Have you imagined going out in a self-driving robo-taxi? It is happening now. Pieran Maru explores the exciting introduction of robo-taxis, including participants such as Waymo, Cruise and Tesla’s Dojo, with testing being carried out on the streets of San Francisco.
San Francisco has always been in prime position for the development and testing of robo-taxis on public roads. Fuelled by a thriving ecosystem of autonomous vehicle start-ups and a supportive regulatory environment, the city has emerged as an epicentre of activity. This reputation was cemented in August 2023, after the California Public Utilities Commission (CPUC) voted in favour of allowing robo-taxi operators Waymo and Cruise to commercially operate a 24/7 service. The CPUC decision followed an intense public hearing that lasted more than six hours, with proponents highlighting robo-taxis could contribute to the city’s tourism – just as the infamous cable cars have. However, others highlighted the erratic behaviour, numerous unexpected stops and safety concerns for other road users. Some protestors even resorted to ‘coning’ robo-taxis by placing a cone in a disruptive manner that stopped the vehicles.
Waymo, with a waitlist of over 100,000 riders, is now setting its sights on expansion in Los Angeles and plans for operation in Austin, Texas. However, the road has not been quite as smooth for its counterpart, Cruise. In a swift turn of events, Cruise reduced its fleet by half, due to a request from the state Department of Motor Vehicles (DMV). This was attributed to a number of incidents, including a collision with an emergency response vehicle.

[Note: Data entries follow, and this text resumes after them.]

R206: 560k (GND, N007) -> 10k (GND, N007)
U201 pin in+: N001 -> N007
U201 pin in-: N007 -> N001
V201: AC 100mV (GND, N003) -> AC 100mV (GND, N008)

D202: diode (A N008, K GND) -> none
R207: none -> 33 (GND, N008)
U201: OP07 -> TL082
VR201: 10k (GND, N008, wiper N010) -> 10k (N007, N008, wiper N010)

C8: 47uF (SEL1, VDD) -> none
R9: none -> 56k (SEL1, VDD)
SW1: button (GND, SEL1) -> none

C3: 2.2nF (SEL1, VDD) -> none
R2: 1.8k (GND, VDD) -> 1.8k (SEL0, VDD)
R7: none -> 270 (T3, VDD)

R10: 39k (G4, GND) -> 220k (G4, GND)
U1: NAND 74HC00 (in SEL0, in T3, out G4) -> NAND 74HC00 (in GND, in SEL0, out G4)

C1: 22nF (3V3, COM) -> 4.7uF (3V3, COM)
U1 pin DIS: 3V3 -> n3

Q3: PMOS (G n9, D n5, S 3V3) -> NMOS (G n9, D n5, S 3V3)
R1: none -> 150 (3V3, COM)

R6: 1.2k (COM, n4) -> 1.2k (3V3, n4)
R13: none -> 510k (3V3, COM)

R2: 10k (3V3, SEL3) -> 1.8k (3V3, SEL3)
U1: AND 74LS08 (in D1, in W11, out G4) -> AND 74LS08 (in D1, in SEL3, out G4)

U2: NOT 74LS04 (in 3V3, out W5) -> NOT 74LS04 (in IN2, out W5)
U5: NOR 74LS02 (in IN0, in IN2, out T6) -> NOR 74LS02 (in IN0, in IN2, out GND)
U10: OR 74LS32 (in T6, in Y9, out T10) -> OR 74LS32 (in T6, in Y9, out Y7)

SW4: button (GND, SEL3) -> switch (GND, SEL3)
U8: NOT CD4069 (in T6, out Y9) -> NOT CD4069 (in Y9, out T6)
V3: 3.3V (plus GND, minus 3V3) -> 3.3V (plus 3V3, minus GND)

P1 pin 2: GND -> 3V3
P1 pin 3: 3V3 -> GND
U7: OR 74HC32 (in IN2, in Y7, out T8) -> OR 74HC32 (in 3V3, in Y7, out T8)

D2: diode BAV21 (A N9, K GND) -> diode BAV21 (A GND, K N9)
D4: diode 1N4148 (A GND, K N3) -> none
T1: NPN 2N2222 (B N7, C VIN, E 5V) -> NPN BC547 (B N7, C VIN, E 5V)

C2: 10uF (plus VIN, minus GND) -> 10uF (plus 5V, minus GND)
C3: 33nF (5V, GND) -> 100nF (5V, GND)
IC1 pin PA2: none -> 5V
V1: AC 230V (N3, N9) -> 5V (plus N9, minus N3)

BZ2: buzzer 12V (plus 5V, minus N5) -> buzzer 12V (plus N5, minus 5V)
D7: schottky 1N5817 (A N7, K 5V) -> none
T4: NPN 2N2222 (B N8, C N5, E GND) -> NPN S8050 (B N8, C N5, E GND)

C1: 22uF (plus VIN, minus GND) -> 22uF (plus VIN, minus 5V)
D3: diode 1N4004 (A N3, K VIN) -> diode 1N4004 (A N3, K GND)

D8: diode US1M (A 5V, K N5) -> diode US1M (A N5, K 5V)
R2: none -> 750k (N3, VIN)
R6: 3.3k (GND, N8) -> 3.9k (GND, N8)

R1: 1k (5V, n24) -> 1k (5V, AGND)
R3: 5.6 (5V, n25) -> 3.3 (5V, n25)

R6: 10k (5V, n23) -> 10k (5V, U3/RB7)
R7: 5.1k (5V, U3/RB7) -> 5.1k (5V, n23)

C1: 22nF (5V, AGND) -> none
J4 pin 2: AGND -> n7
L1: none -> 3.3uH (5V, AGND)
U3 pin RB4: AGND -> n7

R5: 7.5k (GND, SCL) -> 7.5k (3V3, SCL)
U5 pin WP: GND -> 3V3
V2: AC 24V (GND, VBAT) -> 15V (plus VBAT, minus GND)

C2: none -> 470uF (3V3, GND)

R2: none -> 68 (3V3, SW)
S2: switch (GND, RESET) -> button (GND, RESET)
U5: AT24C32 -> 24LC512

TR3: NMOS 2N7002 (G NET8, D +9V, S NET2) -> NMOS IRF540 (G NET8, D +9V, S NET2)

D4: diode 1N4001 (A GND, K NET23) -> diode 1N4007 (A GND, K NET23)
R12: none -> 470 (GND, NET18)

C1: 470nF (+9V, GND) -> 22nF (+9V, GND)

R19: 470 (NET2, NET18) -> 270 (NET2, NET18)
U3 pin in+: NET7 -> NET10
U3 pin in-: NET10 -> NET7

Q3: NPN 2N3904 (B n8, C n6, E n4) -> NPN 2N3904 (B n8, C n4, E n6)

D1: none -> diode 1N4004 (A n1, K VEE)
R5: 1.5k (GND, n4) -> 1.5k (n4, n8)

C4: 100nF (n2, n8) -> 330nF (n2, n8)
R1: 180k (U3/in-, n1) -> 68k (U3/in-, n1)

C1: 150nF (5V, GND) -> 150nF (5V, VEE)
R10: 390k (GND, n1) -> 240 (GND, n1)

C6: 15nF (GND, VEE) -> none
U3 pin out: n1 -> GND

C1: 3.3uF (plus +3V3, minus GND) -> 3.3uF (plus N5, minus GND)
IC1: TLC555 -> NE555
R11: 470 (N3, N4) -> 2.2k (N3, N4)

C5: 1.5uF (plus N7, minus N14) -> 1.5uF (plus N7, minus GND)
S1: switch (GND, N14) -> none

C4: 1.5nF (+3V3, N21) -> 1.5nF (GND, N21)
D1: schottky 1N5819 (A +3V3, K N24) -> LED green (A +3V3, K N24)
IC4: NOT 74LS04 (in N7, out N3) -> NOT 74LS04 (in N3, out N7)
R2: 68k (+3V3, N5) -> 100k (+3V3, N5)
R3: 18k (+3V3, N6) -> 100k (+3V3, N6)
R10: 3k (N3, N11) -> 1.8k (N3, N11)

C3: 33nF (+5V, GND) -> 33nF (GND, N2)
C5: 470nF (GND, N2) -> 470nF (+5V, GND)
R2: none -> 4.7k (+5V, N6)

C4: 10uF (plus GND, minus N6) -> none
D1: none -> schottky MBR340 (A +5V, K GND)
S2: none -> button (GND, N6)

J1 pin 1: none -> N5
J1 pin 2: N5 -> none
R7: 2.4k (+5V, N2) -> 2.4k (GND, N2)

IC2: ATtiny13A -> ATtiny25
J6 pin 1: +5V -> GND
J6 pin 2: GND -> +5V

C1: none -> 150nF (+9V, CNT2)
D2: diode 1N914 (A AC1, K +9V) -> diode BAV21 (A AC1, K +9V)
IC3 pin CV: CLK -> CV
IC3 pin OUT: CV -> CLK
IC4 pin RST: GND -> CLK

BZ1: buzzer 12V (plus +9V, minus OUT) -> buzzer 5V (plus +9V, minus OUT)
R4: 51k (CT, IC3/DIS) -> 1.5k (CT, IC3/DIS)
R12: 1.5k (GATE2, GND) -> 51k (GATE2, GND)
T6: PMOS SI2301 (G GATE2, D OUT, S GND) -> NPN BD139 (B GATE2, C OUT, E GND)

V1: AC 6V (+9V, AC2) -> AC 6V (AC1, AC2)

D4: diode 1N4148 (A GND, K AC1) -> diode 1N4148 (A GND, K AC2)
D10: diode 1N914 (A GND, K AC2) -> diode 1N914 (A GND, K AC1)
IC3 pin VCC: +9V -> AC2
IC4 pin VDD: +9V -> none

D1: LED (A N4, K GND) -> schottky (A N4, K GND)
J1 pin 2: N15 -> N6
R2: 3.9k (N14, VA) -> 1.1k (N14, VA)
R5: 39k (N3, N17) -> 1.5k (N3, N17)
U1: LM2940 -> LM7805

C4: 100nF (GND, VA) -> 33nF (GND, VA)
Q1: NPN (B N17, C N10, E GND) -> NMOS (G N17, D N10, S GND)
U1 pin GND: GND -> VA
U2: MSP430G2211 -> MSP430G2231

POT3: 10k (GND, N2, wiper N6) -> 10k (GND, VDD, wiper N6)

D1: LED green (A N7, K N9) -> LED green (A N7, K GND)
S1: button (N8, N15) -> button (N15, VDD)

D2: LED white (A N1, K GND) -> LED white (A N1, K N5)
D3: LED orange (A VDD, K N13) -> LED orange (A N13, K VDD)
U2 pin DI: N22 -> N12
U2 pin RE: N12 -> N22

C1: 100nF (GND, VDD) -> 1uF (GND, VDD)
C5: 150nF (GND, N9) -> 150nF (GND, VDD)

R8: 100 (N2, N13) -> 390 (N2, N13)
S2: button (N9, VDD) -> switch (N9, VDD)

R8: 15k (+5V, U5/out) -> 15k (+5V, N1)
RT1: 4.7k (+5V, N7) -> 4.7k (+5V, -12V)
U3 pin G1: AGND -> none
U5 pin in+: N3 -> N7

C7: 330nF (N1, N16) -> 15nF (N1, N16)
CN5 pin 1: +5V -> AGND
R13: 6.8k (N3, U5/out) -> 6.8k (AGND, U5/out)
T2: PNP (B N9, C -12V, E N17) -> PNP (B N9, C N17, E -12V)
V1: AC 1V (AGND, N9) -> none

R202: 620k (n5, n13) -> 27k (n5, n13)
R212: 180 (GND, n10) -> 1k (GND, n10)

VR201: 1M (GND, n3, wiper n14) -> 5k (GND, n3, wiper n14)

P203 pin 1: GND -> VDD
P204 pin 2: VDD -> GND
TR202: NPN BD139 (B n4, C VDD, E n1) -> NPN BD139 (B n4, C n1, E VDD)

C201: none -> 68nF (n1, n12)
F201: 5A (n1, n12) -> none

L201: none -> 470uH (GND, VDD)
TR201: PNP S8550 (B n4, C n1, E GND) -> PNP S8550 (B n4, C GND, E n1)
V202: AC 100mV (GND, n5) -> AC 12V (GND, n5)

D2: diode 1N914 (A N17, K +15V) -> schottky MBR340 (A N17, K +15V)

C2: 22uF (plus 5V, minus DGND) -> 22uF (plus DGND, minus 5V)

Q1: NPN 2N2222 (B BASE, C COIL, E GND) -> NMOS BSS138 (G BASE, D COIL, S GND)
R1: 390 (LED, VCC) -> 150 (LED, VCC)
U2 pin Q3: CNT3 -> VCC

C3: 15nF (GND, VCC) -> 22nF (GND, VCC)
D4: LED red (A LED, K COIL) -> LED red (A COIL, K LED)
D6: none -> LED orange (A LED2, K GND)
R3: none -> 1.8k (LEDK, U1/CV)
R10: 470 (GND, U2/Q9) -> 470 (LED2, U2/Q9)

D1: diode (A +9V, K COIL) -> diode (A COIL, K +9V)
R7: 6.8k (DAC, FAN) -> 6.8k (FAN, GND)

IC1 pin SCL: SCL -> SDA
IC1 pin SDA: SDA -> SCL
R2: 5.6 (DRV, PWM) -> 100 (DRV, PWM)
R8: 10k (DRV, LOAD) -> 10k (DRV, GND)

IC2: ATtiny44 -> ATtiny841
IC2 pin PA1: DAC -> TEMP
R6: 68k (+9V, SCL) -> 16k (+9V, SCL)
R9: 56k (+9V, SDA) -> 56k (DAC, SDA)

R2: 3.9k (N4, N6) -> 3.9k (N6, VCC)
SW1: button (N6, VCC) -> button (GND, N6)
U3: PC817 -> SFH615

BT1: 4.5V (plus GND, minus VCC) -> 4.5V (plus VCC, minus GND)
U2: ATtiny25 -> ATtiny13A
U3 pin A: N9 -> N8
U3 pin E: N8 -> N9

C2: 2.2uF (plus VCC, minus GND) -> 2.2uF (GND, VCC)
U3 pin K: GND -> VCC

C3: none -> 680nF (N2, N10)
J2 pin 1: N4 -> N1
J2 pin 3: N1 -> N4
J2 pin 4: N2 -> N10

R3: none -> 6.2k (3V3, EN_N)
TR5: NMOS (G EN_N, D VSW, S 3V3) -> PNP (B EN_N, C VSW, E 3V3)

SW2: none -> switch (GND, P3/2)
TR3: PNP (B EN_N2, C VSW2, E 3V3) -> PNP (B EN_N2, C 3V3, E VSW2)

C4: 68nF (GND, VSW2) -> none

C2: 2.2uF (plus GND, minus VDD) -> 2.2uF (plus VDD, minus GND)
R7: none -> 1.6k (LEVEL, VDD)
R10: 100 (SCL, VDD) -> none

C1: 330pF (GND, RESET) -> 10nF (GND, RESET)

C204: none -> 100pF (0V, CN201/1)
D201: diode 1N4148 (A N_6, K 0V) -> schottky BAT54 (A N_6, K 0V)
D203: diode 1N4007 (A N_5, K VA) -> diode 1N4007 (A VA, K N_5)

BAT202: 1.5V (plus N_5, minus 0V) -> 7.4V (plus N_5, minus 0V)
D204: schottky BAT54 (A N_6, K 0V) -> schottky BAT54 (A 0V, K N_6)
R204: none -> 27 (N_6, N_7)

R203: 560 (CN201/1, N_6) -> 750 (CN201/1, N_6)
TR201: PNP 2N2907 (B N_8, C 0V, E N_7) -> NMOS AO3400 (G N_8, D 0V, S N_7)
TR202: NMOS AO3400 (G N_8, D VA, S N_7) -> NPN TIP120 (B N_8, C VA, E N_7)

Although self-driving robo-taxis have taken the headlines, much of the activity has been in advanced driver-assistance systems (ADAS) and partial/conditional automation systems available today in passenger cars. So what kind of automation do robo-taxis fit under, and where does it leave the future for mass market passenger cars?
ADAS – What level counts?
As defined by SAE International, driving automation consists of six levels on a scale of 0-5. The robo-taxis in San Francisco are considered Level 4 high automation in which automated driving features do not require you to take over driving and can operate in a geofenced area. Meanwhile, passenger cars are more commonly offered at Level 2. Mercedes has been offering Level 2 driving partial automation for several years, with features including lane keeping assist, automatic emergency braking and adaptive cruise control. More recently, its Drive Pilot system became the first Level 3 autonomous drive system to receive US state approval. Its conditionally automated driving can take over all driving in certain conditions such as speeds of up to 40mph on the motorway and in heavy traffic. However, Level 3 still requires human override when notified.
One company at the forefront of harnessing all the video data produced and training its neural networks is Tesla. Dojo is Tesla’s purpose-built training supercomputer, using its own AI model to train on the data from its vehicles to accelerate development of its Full Self-Driving (FSD) functionality. At present, improvement in FSD is limited by its ability to collect and process video data from vehicles. By developing an advanced supercomputing architecture using a custom silicon system in house, Tesla predicts Dojo will be one of the top five supercomputers in the world by GPU count. It is often debated as to whether Tesla is simply an auto company or is a tech company; Dojo helps push the barbell to the tech side. One analyst at Morgan Stanley recently estimated the Dojo supercomputer could add USD 500 billion to the company’s market value via new addressable markets such as faster adoption of robo-taxis, network services or offering its FSD capabilities to other car manufacturers. Overall, robo-taxis and driving automation has the potential to make our lives more convenient while improving safety. As the technology continues to develop, with the cost of deployment coming down, we can expect to see autonomous vehicles, including robo-taxis, become an increasingly common sight.